Heart placements are
a nice spinoff of ‘flamingoing’
In the spring, realizing that the quarantine had become a long-term situation, the diaconate of Kensington Congregational Church (KCC) in Kensington, CT, began to discuss ways to connect with the congregation, especially their ’Friends in Need’ (members who are homebound or with health concerns). Cori Humes, a deacon at the church, offered the idea of creating ‘Caring Hearts’ to plant in people’s yards as a reminder that ‘You are Loved’. She thought the heart placements would be a nice spinoff of ‘flamingoing’ -- where flocks of pink plastic flamingos get planted by organizations as pranks, greetings and fundraisers.
The group created five sets of wooden hearts (three hearts in each set of varying sizes). According to Humes, the project was fairly easy to execute. A church member, Greg Benoit, cut out the hearts from leftover wood he had on hand and assembled them on stakes. Once primed, Humes painted the hearts red and lettered them using a black permanent marker. They estimate that 15 hearts could probably be made for $100 or less of purchased materials.

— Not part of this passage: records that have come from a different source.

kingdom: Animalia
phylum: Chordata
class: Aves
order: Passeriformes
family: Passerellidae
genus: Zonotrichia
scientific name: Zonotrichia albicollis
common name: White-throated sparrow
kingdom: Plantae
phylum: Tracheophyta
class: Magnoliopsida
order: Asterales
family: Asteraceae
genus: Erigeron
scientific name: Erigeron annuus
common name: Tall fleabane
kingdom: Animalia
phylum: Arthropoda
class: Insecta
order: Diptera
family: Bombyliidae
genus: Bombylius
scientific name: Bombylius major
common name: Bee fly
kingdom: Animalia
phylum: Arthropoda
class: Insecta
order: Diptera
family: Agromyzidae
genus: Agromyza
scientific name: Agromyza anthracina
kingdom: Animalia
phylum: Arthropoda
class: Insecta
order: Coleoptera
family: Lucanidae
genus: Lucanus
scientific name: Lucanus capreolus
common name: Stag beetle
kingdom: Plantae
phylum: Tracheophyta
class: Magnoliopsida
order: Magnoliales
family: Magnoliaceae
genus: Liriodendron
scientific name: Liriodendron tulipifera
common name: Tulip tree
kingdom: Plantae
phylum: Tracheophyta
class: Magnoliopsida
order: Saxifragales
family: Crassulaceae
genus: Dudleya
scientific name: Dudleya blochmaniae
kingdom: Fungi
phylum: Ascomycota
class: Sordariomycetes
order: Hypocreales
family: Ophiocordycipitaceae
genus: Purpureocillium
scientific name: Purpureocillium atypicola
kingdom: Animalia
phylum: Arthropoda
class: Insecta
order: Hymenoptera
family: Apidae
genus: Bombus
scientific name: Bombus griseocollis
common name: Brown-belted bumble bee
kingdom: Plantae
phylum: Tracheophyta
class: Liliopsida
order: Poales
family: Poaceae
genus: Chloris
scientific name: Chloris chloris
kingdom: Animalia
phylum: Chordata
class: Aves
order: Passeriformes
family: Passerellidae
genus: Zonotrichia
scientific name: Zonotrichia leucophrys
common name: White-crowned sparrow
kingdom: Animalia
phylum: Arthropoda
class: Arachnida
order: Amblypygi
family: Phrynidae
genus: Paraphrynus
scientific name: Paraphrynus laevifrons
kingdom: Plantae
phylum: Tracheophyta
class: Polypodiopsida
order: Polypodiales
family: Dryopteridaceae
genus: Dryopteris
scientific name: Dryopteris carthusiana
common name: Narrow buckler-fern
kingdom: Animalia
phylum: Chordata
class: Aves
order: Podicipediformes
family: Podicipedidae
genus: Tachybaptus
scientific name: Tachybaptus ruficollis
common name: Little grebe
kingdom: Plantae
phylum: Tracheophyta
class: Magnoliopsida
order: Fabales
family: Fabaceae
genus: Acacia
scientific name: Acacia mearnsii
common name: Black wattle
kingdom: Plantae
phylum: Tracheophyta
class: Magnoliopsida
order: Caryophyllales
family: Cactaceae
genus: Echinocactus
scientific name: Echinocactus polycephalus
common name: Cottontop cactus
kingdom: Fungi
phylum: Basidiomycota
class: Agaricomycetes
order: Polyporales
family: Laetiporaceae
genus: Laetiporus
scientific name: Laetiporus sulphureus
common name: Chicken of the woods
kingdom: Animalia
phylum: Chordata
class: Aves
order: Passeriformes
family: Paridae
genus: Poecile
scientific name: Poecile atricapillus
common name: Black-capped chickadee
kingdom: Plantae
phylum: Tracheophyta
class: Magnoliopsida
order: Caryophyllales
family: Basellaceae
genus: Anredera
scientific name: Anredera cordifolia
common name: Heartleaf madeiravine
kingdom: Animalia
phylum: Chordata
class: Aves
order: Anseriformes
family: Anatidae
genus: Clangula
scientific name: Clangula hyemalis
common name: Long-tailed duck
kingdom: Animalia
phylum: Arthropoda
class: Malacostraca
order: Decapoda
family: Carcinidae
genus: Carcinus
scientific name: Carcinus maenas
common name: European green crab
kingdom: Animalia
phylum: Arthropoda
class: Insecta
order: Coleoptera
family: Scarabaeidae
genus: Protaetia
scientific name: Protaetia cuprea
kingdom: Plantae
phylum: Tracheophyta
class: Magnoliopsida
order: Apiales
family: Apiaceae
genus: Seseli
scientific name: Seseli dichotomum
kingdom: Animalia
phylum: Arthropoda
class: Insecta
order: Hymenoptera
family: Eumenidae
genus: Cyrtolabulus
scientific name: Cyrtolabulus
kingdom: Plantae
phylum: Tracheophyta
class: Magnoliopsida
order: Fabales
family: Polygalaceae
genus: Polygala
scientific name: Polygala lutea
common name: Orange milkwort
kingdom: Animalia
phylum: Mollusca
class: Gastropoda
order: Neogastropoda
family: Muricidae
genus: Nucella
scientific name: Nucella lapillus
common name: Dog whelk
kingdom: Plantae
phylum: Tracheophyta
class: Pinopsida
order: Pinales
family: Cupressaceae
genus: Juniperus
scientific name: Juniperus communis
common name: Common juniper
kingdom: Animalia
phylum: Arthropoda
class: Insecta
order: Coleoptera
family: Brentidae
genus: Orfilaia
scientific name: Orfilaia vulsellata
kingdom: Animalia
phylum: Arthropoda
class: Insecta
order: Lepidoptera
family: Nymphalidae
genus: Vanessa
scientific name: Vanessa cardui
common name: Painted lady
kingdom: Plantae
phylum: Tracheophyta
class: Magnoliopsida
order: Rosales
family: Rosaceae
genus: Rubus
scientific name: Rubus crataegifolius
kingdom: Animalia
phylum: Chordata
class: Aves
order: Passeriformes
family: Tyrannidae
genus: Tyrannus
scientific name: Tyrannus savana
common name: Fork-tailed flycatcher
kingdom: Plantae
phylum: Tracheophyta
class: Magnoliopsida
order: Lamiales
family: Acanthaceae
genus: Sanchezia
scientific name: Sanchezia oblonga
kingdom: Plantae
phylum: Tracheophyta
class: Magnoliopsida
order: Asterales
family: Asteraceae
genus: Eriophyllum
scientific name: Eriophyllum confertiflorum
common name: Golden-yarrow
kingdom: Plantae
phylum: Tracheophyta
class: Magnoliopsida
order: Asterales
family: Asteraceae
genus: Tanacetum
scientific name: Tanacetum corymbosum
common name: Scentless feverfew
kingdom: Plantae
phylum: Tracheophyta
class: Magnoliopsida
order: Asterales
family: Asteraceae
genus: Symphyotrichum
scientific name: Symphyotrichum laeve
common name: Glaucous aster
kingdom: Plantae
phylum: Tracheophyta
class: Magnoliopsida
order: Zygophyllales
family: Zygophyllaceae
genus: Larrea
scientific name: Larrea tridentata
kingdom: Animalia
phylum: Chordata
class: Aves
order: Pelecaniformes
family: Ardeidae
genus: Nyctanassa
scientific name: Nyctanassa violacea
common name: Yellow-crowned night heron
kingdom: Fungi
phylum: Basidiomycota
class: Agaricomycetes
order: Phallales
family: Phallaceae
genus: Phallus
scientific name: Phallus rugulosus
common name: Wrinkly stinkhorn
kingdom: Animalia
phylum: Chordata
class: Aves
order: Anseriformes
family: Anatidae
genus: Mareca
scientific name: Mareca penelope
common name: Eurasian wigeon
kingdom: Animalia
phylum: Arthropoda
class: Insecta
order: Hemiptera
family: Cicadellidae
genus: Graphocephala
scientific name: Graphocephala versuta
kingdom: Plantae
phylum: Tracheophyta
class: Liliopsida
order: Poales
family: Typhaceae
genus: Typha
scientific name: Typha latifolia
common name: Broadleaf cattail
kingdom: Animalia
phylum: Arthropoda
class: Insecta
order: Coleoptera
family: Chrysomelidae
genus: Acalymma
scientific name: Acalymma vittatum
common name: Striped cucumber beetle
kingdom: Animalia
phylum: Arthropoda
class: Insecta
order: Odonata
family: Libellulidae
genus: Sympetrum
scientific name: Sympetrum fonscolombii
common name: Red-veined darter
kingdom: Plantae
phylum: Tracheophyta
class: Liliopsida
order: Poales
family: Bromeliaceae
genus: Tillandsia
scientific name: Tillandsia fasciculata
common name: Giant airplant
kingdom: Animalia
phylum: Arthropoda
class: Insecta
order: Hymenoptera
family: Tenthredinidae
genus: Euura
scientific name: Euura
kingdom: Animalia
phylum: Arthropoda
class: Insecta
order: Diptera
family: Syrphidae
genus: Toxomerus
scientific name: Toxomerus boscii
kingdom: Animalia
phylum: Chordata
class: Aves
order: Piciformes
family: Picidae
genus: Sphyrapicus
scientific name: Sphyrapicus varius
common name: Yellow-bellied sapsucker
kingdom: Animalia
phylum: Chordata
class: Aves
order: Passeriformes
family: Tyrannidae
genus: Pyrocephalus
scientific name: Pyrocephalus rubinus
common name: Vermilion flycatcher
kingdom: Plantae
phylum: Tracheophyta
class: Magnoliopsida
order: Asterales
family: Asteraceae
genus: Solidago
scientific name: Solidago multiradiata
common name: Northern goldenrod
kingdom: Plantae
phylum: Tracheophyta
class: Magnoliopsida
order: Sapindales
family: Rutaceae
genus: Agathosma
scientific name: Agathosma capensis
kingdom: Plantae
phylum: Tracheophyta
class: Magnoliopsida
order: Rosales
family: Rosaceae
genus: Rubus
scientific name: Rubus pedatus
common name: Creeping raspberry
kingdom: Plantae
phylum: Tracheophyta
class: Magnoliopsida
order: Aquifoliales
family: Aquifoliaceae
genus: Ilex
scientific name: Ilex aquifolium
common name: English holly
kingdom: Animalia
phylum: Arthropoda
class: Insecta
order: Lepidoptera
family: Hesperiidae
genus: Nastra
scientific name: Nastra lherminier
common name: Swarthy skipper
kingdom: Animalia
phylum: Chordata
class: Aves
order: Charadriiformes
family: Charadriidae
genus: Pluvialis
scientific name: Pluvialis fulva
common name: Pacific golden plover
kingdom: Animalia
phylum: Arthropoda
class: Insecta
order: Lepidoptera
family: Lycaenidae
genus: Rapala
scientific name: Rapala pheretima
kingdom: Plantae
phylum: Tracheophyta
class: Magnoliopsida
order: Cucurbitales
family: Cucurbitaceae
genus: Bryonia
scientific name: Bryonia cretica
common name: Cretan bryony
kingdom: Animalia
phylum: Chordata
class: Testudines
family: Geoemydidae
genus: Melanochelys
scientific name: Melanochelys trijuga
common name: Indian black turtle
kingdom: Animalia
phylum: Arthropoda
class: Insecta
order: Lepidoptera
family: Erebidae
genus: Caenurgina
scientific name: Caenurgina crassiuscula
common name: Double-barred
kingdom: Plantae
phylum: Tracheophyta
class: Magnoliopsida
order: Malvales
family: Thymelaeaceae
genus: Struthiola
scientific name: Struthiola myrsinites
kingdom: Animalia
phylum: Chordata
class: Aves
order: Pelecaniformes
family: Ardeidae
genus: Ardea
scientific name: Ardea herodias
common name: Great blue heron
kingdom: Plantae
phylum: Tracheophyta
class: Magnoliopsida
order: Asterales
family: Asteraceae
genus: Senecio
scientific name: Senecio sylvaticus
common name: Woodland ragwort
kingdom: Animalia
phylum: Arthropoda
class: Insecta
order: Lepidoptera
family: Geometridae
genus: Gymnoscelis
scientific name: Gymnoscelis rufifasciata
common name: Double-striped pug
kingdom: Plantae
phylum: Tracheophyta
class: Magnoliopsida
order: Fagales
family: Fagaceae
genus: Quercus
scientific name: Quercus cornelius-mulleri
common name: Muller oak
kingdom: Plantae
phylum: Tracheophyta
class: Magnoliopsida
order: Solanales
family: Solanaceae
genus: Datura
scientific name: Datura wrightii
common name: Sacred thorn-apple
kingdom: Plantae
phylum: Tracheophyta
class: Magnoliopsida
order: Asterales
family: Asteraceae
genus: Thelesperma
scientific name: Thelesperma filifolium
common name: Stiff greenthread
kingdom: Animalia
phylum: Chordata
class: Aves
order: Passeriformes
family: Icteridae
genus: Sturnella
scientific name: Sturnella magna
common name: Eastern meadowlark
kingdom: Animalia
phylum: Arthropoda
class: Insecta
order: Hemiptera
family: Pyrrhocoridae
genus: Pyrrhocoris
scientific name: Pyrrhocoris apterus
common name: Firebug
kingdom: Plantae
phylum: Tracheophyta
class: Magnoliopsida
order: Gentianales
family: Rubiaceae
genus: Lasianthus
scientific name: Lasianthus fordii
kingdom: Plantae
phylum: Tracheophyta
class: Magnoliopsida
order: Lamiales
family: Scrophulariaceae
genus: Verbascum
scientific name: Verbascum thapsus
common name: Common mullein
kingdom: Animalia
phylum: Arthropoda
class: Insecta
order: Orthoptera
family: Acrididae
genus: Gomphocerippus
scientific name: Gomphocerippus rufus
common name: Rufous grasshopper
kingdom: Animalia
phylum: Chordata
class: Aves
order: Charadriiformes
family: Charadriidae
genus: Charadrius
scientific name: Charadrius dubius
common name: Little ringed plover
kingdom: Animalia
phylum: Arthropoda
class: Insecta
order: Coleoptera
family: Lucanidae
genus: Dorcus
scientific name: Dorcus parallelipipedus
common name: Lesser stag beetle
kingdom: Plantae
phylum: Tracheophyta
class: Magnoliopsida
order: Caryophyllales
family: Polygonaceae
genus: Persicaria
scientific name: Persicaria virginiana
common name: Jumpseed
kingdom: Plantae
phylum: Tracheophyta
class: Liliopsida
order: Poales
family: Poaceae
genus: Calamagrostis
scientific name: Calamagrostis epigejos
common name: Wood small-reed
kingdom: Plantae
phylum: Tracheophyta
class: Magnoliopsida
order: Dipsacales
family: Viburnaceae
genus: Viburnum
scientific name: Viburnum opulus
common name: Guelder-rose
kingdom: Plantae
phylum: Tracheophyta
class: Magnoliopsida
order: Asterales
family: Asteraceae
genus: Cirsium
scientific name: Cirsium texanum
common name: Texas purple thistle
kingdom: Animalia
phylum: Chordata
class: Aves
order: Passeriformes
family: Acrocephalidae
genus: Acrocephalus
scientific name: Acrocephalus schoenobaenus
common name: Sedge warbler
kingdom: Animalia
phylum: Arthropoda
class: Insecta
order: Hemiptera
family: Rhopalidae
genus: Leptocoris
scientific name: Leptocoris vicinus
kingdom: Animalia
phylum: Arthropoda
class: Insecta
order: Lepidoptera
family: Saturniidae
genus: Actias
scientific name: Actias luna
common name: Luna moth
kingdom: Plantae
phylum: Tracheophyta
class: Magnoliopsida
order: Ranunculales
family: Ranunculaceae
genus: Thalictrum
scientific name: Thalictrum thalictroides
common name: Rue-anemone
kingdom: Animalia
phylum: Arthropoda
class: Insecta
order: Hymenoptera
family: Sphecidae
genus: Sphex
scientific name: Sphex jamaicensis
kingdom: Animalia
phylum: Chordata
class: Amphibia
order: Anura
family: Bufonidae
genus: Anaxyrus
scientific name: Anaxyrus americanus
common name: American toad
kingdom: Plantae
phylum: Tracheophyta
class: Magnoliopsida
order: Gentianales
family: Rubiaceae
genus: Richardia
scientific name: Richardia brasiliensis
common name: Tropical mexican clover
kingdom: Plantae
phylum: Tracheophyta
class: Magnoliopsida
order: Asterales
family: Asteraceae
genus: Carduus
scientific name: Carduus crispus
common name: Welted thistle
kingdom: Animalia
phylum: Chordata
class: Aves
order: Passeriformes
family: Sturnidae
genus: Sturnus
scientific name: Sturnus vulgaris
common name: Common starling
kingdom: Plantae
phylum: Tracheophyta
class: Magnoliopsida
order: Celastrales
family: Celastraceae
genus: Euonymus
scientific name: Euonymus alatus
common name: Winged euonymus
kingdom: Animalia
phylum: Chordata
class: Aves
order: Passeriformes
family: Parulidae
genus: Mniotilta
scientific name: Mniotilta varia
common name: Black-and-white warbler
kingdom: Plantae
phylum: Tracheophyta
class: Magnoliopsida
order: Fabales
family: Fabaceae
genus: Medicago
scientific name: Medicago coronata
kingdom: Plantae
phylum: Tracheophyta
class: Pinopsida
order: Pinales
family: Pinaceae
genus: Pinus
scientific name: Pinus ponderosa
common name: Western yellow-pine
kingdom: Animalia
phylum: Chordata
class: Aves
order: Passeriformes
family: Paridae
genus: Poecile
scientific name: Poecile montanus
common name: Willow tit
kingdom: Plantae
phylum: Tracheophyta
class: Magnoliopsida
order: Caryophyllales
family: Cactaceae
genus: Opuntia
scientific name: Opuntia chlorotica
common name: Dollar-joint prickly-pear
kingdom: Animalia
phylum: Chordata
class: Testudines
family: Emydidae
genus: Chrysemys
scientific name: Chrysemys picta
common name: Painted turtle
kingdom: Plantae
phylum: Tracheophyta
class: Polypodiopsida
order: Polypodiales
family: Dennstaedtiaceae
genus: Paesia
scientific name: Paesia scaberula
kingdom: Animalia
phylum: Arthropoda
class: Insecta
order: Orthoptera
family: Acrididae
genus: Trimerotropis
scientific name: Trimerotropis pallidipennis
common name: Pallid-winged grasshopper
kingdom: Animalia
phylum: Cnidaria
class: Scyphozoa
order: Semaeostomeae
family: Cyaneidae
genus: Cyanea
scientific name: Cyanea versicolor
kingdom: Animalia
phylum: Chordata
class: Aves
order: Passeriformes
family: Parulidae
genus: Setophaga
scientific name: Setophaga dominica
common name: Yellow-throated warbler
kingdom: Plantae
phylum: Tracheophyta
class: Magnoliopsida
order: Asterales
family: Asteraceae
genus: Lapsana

Cori and husband Brian, along with several other deacons, planted hearts at their designated locations for about a week at a time. (She believes a small group of perhaps 6-8 could easily rotate the task.) A postcard* explaining who they are from and their significance (as well as how/when they will be removed) is left at the door.
The church group has had only minor hiccups along the way. The ground has been rock hard this year so at times the hearts/stakes have needed repair. On one occasion a dog was in the yard; though it was not an issue, Humes thought she should caution others.
In addition to planting them at the homes of their ‘Friends in Need’ they also planted them at homes of folks with acute health issues (recovering from surgery), and folks at high risk and more strictly quarantined. Recently they began planting them at the homes of church leaders and church families in general. They plan to continue to plant them until the ground freezes. (Then they may consider planting them in snow, come winter.) About 40 homes have been touched so far.
Calls, handwritten notes, and texts/emails have been received from recipients who say the hearts made them smile, touched them, and brightened their week. Sue S., one of the church members who received the hearts said: “I had so much joy in my heart when I saw church folks coming into my yard. It still brings tears to my eyes as I think of it. Every morning I would wake up and look out and see the hearts and just feel a sense of warmth, companionship and love, knowing that my church was thinking of me.”
“This mission offers a connection, allows one to focus on others, and reminds us that each small act of kindness and love offers the chance to make a difference in the lives of others,” said Humes.
The traveling hearts are getting noticed in the community. Some recipients have mentioned that their neighbors have enjoyed seeing the hearts too; even the postal carrier commented to one recipient about seeing them in various yards.
“Jesus commanded his followers to be about the business of bringing in the realm of God through their daily actions and communal ministries,” said Rev. Laura Westby, Transitional Pastor at the Kensington church. “The Bible tells us that the Christian community's greatest witness is the love they demonstrate in concrete acts of compassion and care. The KCC hearts are one way that the congregation bears witness to God's love and their own.”